Input:
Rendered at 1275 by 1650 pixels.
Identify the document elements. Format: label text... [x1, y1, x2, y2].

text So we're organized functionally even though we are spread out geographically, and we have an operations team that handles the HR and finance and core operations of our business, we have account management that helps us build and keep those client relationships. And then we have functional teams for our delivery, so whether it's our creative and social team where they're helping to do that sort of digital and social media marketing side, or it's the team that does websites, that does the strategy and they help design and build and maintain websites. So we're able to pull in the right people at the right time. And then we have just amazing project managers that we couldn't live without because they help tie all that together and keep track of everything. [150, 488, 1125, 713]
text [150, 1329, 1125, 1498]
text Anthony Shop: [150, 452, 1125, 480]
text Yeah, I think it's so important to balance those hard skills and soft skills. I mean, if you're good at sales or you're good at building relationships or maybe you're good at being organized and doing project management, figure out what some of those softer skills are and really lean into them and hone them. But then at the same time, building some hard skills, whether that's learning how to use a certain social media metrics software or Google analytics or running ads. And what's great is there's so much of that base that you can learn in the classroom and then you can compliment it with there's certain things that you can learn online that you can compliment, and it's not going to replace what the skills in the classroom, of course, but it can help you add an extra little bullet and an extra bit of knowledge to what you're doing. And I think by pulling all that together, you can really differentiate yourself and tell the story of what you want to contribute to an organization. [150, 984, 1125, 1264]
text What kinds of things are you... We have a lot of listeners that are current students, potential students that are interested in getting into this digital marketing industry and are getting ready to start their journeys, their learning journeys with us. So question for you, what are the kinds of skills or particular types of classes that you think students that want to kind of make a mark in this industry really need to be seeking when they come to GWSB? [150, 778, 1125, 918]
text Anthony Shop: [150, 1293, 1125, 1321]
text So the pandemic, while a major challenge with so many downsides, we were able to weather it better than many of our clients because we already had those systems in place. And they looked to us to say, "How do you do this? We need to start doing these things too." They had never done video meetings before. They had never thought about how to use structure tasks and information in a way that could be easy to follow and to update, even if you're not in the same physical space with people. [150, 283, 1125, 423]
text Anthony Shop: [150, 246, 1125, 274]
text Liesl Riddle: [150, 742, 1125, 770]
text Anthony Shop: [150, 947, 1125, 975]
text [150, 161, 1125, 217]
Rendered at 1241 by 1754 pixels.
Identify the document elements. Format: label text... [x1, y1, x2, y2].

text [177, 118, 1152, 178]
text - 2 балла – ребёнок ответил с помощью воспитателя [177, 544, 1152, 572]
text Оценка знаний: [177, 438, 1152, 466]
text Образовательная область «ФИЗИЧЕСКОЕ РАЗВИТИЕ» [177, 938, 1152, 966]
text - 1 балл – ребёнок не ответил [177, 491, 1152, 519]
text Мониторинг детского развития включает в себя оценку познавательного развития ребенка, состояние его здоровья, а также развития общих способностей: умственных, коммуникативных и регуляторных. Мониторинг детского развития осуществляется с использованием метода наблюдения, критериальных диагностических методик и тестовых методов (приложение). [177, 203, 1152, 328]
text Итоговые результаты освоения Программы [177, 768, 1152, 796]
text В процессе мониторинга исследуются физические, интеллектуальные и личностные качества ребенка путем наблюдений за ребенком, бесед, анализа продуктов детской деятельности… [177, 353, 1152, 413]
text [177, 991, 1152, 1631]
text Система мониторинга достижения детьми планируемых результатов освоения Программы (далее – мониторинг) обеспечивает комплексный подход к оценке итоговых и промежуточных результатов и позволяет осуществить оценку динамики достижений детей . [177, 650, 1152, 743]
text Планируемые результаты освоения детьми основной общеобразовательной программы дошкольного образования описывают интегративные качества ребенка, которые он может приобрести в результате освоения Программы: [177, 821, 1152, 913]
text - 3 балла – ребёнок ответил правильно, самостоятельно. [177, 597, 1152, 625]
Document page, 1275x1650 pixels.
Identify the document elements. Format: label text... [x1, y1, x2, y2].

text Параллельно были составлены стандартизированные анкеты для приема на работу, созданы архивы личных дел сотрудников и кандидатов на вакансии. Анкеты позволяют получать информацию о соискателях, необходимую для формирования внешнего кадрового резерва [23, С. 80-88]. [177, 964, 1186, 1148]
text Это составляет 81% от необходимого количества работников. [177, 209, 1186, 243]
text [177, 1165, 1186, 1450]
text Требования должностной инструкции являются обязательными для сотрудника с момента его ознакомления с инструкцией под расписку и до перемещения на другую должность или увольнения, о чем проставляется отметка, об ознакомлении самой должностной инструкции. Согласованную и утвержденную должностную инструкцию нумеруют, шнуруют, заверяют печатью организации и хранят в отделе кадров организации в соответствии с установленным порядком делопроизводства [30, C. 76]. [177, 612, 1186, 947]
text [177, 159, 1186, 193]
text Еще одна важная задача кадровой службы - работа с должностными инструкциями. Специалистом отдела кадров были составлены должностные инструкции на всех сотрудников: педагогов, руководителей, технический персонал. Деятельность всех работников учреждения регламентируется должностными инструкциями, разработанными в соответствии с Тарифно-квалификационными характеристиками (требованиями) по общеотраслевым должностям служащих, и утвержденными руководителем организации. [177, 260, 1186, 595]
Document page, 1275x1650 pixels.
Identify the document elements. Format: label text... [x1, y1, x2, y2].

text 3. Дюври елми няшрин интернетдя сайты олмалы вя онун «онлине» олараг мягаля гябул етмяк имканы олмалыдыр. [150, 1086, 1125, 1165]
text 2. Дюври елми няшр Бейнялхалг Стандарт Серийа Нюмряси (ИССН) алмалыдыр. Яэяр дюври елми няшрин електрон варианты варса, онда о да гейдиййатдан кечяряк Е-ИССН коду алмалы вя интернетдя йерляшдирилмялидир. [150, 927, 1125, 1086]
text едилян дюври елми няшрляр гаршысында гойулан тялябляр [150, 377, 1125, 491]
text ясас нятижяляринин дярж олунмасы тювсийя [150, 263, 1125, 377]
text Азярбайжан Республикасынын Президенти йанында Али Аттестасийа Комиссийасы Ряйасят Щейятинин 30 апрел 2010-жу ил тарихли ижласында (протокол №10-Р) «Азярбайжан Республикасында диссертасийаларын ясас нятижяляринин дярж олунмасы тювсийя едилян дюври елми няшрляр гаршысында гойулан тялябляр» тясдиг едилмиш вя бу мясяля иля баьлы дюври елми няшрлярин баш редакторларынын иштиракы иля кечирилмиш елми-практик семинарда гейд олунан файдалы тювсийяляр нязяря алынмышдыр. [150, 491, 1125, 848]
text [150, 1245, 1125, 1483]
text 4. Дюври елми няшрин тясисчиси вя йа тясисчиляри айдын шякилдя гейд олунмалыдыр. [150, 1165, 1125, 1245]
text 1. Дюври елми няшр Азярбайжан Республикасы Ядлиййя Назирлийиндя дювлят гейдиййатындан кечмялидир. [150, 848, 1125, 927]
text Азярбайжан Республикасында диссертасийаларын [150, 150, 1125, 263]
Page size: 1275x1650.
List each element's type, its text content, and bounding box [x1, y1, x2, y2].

Your goal:
Determine how many lines above contain the string "pixels". Give only that number.

Task solution:
4